= BACAAN UNTUK DITELAAH =
· · · · ·

Ketika kami menulis di rubrik ini pada edisi Agustus 2003, ada salah satu tanggapan melalui surat elektronik dari seorang pembaca laki-laki yang secara terus terang membeberkan pengalamannya berhubungan bebas dengan beberapa perempuan dalam kurun waktu tertentu di luar perkawinannya. Tetapi, pada akhirnya dia memutuskan untuk menghentikan "petualangannya" karena tersentuh oleh kebaikan sang istri yang mau memaafkan dan menerimanya kembali. Selanjutnya, laki-laki itu justru menjadi "konselor" bagi rekan-rekannya yang masih terjebak pada masalah serupa untuk dapat keluar dari masalah tersebut.

Kasus Anda dapat dikatakan serupa, tetapi tidak sama dengan apa yang dialami laki-laki tersebut. Dia mengawalinya untuk mendapat kesenangan, tetapi Anda mengawali karena semangat balas dendam (yang mungkin tidak Anda sadari). Meskipun begitu, hati kita akan bertanya, sesungguhnya apakah mantan pacar yang telah membuat Anda sakit itu merasakan pembalasan Anda? Atau, adakah hubungan antara mantan pacar yang berkhianat itu dan para laki-laki yang berhubungan dengan Anda selama ini? Tentu Anda tahu jawabannya bukan?

· · · · ·

= DATA YANG DIBERIKAN =
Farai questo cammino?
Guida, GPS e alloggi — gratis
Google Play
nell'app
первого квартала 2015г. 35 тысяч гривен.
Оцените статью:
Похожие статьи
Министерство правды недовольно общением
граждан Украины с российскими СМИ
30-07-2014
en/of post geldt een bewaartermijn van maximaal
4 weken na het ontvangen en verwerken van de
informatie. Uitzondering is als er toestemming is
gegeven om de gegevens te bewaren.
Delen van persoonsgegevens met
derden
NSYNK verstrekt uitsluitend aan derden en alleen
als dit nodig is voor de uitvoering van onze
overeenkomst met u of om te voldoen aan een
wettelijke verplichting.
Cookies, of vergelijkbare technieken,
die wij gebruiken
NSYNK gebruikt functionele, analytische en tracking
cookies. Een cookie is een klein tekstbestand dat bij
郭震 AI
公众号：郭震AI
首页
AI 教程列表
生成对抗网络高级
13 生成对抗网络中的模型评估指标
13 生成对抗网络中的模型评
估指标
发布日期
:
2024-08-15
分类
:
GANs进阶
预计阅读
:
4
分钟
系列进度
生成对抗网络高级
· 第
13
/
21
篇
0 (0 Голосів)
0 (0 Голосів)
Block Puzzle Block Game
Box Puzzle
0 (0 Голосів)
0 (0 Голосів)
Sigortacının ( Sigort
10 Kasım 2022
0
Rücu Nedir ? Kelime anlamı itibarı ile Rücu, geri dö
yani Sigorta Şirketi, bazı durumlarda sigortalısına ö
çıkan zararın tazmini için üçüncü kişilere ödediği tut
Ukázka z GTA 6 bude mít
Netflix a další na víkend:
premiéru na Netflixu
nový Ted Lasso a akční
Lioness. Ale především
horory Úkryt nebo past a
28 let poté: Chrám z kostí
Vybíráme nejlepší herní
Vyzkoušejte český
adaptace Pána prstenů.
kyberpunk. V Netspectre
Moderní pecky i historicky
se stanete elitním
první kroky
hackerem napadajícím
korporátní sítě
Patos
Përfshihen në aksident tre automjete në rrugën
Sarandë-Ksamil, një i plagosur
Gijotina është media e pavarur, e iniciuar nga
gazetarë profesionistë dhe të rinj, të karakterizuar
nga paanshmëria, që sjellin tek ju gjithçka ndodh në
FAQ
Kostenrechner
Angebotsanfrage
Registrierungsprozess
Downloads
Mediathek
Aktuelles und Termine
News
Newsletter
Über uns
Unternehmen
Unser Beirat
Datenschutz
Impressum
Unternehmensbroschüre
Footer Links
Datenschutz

· · · · ·

= YANG PERLU DIKERJAKAN =
a - Tuliskan ulang sepersis mungkin sebagian bacaan tentang hubungan di luar perkawinan itu. Mulailah dari kata-kata yang memuat "Kasus Anda dapat", lalu berhenti setelah "tahu jawabannya bukan?".
b - Menurut bacaan tentang hubungan di luar perkawinan itu, apa yang membuat pembaca laki-laki tersebut memutuskan untuk menghentikan "petualangannya"?
c - Teruskan bacaan tentang hubungan di luar perkawinan itu, mulai setelah kalimat terakhir yang tercantum.

= DAFTAR JAWABAN =
a -
Kasus Anda dapat dikatakan serupa, tetapi tidak sama dengan apa yang dialami laki-laki tersebut. Dia mengawalinya untuk mendapat kesenangan, tetapi Anda mengawali karena semangat balas dendam (yang mungkin tidak Anda sadari). Meskipun begitu, hati kita akan bertanya, sesungguhnya apakah mantan pacar yang telah membuat Anda sakit itu merasakan pembalasan Anda? Atau, adakah hubungan antara mantan pacar yang berkhianat itu dan para laki-laki yang berhubungan dengan Anda selama ini? Tentu Anda tahu jawabannya bukan?

b - Ia tersentuh oleh kebaikan istrinya yang mau memaafkan dan menerimanya kembali.

c -
Saudari De, apa yang terjadi pada Anda merupakan salah satu contoh dinamika psikologis dari perempuan korban kekerasan, mengingat Anda menyadari perubahan perilaku Anda terjadi setelah pacar Anda mengkhianati Anda. Dalam kasus Anda, kami menggolongkan sebagai kekerasan dalam pacaran.

Sekilas banyak orang sulit menerima apa yang dilakukan pacar Anda sebagai bentuk kekerasan, tetapi bila melihat pola hubungan pacaran yang menempatkan laki-laki sebagai subyek dan pasangan perempuan sebagai obyek, maka akan tampak bahwa sering kali pasangan perempuan tidak memiliki pilihan, kecuali menuruti keinginan pasangan laki-laki, entah karena bujuk rayu atau janji menikahi. Bujuk rayu dan janji-janji adalah manifestasi dari pemaksaan (psikis) dan pemaksaan adalah salah satu bentuk kekerasan.

Kasus Anda dapat dijadikan cermin bagi Anda sendiri maupun perempuan lain yang memiliki kasus serupa, juga pembaca pada umumnya. Bahwa kekerasan terhadap perempuan selain menimbulkan dampak bagi perempuan itu sendiri juga sangat mungkin berimbas kepada orang lain.

Saudari De, bila kita tengok ke belakang, cara Anda beradaptasi dengan kekecewaan yang mendalam itu adalah dengan menggeneralisasi subyek penyebab masalah. Maksudnya, Anda telah dikhianati laki-laki, maka kemudian Anda memperlakukan semua laki-laki secara tidak baik.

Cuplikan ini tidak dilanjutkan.